In particular implicit parameters are tied to normal applications. For instance, we currently have a max
extension method on lists, which is roughly defined like this:
class ListOps[T](xs: List[T]) {
def max(implicit ord: Ordering[T]) = ...
}
You call it like this: List(1, 2, 3).max
.
With the implicit as default params proposal that would now do something different. It would expand to (ev: Ordering[Int]) => List(1, 2, 3).max(ev)
, i.e. it would return a function that takes an ordering and produces a number. You have to pass a ()
argument to max
to get the maximum: List(1, 2, 3).max()
. That’s just how default arguments work: They fill in missing arguments inside an argument list but if the (...)
is missing you get an eta expansion instead.
The example also shows something more fundamental: Current implicits and implicits-as-defaults behave differently under partial application. Given
def max[T](x: T, y: T, ord: Ord[T] = implicit): T = ...
What would max[Int]
without further arguments expand to? According to the rules for default parameters it would be:
(x, y, ord) => max[Int](x, y, ord)
But according to current (both old and new-style) implicits it would be:
(x, y) => max[Int](x, y)(IntOrdering)
See the difference? The implicit argument moved from definition to use site! This makes implicits a whole lot more like dynamic scoping. Maybe that would work and maybe it wouldn’t. But it sure is completely different to what we have now! And, I believe it’s fair to say that the behavior of implicits under partial applications works fine as is, at least I can’t recall anybody complaining about it.

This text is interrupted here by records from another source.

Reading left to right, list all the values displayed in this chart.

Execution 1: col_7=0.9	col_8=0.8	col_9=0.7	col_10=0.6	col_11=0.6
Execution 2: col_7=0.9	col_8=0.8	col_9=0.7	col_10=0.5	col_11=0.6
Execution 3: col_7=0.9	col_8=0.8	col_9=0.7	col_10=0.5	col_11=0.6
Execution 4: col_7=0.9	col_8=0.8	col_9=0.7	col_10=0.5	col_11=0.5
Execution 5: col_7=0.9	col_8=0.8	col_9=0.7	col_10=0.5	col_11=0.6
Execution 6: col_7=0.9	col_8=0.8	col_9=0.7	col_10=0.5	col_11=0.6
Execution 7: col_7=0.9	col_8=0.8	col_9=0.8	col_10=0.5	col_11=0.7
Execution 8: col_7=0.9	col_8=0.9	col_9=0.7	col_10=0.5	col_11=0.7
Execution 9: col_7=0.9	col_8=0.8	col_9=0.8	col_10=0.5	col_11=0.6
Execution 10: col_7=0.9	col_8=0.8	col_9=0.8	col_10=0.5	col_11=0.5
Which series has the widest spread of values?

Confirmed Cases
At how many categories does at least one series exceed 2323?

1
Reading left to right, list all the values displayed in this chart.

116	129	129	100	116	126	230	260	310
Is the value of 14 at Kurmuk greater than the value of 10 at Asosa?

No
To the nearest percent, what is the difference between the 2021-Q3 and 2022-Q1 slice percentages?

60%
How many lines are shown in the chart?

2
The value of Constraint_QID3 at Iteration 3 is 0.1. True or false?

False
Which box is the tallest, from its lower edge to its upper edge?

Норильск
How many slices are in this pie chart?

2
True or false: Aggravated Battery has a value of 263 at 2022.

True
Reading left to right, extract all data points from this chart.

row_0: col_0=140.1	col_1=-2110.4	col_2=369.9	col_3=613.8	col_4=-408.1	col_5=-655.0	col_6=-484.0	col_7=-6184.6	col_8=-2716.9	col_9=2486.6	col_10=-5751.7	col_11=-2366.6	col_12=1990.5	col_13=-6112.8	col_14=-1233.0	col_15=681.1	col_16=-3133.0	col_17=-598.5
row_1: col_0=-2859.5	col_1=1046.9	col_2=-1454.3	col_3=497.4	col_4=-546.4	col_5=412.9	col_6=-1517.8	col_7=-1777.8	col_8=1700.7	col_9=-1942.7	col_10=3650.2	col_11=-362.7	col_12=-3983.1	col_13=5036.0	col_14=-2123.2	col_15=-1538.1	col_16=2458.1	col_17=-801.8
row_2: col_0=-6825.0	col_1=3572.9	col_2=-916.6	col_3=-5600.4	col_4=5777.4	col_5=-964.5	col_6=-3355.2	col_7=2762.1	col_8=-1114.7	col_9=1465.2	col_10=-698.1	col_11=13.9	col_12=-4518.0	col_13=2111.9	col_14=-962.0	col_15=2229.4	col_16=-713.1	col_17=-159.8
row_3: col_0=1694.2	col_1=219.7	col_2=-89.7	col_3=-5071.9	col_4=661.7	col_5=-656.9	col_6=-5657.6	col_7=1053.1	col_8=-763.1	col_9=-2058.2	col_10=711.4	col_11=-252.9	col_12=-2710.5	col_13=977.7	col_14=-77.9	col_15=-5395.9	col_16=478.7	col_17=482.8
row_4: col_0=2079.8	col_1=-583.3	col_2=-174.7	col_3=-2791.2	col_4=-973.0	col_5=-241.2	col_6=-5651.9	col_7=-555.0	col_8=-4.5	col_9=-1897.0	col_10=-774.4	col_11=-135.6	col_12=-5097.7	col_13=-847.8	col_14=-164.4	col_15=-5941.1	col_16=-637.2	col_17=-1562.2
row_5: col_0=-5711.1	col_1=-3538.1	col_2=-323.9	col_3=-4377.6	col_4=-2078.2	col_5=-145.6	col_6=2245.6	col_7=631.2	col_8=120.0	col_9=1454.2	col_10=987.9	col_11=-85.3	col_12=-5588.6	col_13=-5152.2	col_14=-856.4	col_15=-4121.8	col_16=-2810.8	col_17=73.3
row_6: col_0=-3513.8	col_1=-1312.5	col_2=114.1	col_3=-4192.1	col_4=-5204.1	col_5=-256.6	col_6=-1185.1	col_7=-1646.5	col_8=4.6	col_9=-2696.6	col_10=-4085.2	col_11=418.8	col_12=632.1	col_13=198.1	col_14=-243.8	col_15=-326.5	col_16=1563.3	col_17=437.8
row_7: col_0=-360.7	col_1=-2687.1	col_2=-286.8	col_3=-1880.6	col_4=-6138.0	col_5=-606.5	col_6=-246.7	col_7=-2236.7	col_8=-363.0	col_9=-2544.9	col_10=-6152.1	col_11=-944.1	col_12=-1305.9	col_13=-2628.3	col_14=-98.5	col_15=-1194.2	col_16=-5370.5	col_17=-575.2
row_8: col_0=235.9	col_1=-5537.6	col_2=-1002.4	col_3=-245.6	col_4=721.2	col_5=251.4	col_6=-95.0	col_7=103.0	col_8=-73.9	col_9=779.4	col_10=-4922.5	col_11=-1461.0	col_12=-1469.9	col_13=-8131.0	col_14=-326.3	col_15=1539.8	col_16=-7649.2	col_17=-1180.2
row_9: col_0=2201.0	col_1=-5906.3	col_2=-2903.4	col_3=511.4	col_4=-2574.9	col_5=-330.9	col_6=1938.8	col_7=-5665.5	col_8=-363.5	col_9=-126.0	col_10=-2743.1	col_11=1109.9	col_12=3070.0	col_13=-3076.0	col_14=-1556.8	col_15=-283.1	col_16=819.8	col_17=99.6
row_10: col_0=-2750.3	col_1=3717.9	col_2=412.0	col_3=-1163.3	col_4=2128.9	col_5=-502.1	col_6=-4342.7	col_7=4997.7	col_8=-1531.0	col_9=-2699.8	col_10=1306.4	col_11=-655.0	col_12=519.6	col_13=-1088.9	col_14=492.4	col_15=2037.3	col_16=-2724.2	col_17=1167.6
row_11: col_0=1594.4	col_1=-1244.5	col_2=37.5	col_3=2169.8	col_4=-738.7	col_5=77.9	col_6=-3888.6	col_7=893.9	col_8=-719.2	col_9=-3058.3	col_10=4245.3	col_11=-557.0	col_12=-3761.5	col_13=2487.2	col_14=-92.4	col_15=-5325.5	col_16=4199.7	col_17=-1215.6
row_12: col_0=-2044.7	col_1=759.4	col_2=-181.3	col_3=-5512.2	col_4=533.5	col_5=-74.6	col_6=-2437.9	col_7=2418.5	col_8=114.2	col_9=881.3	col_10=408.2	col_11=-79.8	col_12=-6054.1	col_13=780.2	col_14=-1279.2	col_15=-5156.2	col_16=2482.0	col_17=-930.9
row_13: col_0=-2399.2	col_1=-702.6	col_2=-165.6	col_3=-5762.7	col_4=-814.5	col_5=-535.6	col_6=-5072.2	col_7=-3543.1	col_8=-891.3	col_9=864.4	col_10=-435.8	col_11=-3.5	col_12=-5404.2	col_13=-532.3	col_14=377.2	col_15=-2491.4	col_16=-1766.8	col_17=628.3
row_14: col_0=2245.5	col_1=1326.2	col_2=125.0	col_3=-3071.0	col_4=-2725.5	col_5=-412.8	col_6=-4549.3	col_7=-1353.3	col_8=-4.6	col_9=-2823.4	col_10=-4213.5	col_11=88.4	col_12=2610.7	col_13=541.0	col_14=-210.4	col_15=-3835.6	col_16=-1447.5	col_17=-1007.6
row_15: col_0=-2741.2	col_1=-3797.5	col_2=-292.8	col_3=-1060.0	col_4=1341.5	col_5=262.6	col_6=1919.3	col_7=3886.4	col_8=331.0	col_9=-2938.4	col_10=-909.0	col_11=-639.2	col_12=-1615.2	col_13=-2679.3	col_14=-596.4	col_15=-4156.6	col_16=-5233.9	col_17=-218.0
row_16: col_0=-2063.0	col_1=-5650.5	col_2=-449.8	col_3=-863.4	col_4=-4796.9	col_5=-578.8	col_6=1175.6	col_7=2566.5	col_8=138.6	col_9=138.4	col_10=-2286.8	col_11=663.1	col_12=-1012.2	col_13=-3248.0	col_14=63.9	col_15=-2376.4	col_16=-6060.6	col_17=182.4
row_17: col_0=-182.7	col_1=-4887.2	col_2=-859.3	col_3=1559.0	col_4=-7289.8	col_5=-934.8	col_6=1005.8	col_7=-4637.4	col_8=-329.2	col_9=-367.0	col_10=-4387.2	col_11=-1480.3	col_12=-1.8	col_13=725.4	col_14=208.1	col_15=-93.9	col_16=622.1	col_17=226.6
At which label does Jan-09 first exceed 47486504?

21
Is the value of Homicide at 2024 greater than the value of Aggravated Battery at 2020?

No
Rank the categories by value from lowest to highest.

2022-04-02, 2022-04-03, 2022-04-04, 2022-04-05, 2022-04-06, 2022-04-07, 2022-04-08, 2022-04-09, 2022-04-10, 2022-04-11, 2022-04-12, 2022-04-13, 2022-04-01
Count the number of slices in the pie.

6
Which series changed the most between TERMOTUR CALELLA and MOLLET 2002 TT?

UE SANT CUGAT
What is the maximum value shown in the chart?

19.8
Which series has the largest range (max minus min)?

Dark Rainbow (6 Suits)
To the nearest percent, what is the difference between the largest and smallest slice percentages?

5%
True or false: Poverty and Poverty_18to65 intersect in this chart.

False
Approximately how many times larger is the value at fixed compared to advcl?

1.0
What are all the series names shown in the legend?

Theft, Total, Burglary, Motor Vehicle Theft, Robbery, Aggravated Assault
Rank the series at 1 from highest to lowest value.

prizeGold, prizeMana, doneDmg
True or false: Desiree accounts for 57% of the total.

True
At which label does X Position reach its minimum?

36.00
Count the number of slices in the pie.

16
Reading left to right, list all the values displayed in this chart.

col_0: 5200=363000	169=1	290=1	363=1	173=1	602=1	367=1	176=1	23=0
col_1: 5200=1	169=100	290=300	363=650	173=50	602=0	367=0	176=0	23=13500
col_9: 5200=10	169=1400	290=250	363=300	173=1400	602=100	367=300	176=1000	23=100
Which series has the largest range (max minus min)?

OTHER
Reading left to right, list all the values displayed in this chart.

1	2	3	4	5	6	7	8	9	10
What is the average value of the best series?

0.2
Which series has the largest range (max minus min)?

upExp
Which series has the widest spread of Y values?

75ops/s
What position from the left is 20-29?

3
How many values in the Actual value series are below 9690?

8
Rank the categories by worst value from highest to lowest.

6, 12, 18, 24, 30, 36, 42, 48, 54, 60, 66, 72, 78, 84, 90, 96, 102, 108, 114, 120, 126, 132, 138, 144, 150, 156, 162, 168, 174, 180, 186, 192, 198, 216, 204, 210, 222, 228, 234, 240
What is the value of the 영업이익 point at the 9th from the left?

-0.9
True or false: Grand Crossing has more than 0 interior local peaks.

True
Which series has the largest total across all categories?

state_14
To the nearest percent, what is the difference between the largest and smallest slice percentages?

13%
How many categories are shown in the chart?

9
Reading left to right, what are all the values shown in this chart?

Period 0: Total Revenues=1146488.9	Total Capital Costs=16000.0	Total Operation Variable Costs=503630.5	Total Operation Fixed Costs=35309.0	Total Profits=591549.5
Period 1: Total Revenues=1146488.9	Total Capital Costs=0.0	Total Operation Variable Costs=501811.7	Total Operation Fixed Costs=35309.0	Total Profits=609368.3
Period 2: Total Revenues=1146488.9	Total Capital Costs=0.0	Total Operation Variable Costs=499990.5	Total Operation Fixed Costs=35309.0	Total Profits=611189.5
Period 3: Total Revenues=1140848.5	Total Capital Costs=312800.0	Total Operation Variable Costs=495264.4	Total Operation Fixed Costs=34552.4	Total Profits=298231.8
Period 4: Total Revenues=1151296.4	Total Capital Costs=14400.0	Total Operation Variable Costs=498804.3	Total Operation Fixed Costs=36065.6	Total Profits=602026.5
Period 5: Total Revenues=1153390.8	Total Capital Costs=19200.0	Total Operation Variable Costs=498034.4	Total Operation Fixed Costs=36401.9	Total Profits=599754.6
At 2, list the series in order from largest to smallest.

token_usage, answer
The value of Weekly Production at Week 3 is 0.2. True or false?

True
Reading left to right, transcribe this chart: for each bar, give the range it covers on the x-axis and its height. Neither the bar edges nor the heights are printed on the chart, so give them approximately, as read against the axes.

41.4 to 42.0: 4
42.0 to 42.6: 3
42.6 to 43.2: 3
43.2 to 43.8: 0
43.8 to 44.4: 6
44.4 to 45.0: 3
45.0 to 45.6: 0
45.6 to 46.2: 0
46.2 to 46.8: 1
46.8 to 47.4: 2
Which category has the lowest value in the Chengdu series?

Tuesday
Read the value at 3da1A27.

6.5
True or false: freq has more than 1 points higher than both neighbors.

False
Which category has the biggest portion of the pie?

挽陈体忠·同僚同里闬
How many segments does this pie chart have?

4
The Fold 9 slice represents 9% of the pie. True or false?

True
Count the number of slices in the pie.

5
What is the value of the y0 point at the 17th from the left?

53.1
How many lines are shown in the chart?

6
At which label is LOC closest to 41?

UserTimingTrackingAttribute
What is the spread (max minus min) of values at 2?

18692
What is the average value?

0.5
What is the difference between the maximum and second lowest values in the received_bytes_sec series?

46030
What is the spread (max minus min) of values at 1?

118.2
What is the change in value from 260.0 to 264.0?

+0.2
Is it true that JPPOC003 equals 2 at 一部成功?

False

One could consider tweaking the rules so that default arguments with implicits behave somehow different from normal default arguments so that we can get back the status quo. But that would be a classical “easy instead of simple” move. We buy the easy familar syntax at the price of complex rules that mix things like implicits, default arguments and partial application that formerly were better separated. So, that’s why, much as I like the syntax. I don’t think implicits as defaults are the right way to go.